Wah,,Pemilik Tambak Udang Di Pambang, Sukemi, Tantang DLH dan Kepolisian Periksa Usahanya

Diterbitkan Tanggal: 28 / 08 / 17

Kategori: | BENGKALIS, TODAY |

RIAUEXPRESS, BENGKALIS – Sukemi, pengusaha Tambak Udang di Jalan Kembung, Desa Teluk Pambang, Kecamatan Bantan, kabupaten Bengkalis, menantang dinas terkait dan kepolisian untuk memeriksa usaha Tambak Udang miliknya. Sebab, jika bicara aturan, saat ini semua orang Ia nilai sudah kacau balau.

“Usaha Tambak Udang saya dianggap masuk kawasan Hutan Produksi
Terbatas (HPT). Itu tidak jelas aturan dari mana. Bahkan sampai sekarang DPRD Riau belum mengesahkan, mana kawasan HPT dan bukan HPT,” kata Sukemi, saat dikonfirmasi di lokasi usaha Tambak Udang miliknya di
Desa Teluk Pambang.

Pengusaha Tambak Udang keturunan Tionghoa ini dengan santainya menyebut, saat ini orang-orang Ia nilai sudah kacau balau. Dinas Lingkungan Hidup (DLH) Kabupaten Bengkalis yang pernah menyebut Tambak Udang miliknya masuk kawasan HPT, ternyata hingga kini tidak bisa membuktikan kalau Tambak Udangnya masuk kawasan HPT, bahkan saat ditanya pihaknya, DLH tidak ada jawaban.

“Bahkan dewan di Riau belum mengesahkan HPT itu. Jadi tak bisa bilang ini HPT. Belum ada peraturannya menyebutkan ini HPT. Banyak di Bengkalis ini yang memiliki Tambak Udang di lahan Mangrove. Yang jelas kami punya izin tempat, usaha dan izin dari perikanan,” sambungnya.

Dengan kronologis aturan seperti itu, Ia tak segan-segan menantang, DLH atau Kepolisian untuk datang membawa surat tugas ketempat usaha Tambak Udangnya dan menjelaskan dengan bukti dan aturan, kalau Tambak Udang yang Ia garap di kawasan Mangrove saat ini dilarang lantaran masuk kawasan HPT.

“Jangan sembarangan, anak Pekanbaru ini.

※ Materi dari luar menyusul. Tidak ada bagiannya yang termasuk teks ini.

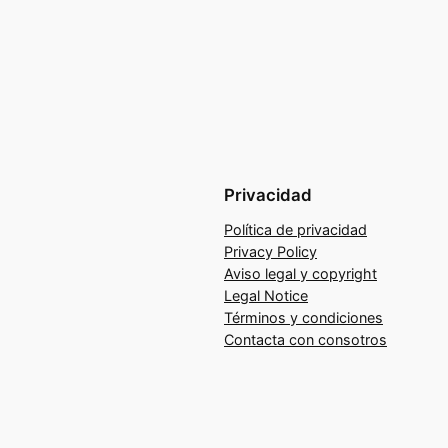
Privacidad
Política de privacidad
Privacy Policy
Aviso legal y copyright
Legal Notice
Términos y condiciones
Contacta con consotros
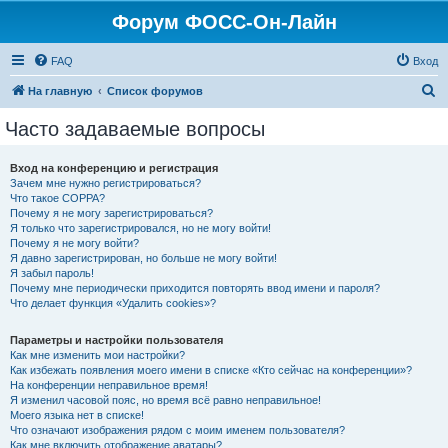
Форум ФОСС-Он-Лайн
FAQ
Вход
П
На главную
Список форумов
о
Часто задаваемые вопросы
и
с
Вход на конференцию и регистрация
Зачем мне нужно регистрироваться?
к
Что такое COPPA?
Почему я не могу зарегистрироваться?
Я только что зарегистрировался, но не могу войти!
Почему я не могу войти?
Я давно зарегистрирован, но больше не могу войти!
Я забыл пароль!
Почему мне периодически приходится повторять ввод имени и пароля?
Что делает функция «Удалить cookies»?
Параметры и настройки пользователя
Как мне изменить мои настройки?
Как избежать появления моего имени в списке «Кто сейчас на конференции»?
На конференции неправильное время!
Я изменил часовой пояс, но время всё равно неправильное!
Моего языка нет в списке!
Что означают изображения рядом с моим именем пользователя?
Как мне включить отображение аватары?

Kami punya izin. Kalau masalah izin pelepasan kawasan tak ada itu. Dari dulu Tambak Udang ini sudah ada. Mana ada bebas-bebas kawasan. Hutan Mangrove itu jauh dari sini, dan kalaupun ada, kita yang tanam,” tantangnya.

Sukemi yang mengaku memiliki 12 petak Tambak Udang diatas lahan 6 hektare kemudian bersikukuh, siapa pihak yang mengatakan Tambak Udang miliknya merupakan kawasan lindung hutan Mangrove. Kalau memang masuk kawasan lindung Mangrove, Ia meminta suratnya dan bukti kalau itu kawasan lindung.

“Dari zaman dulu orang tua kita udah berkebun disini. Itu Tambak Udang
yang ada disebelah milik orang kampung sini Kadimin itu, sama Tambak Udang diatas Mangrove juga. Saya yang pertama punya Tambak Udang disini. Jadi jangan main-main,” ujarnya.

Sementara, disinggung soal pembuangan limbah dari kotoran usaha Tambak Udang yang digarapnya, Sukemi tanpa bersalah dan dengan santai menegaskan, kalau limbah Ia buang ke Sungai.

“Sudahlah, semua sudah tau barang ini. Orang DLH pun sudah tau,” ujarnya tanpa menjelaskan lebih rinci “sudah tau” yang dimaksud.**Red.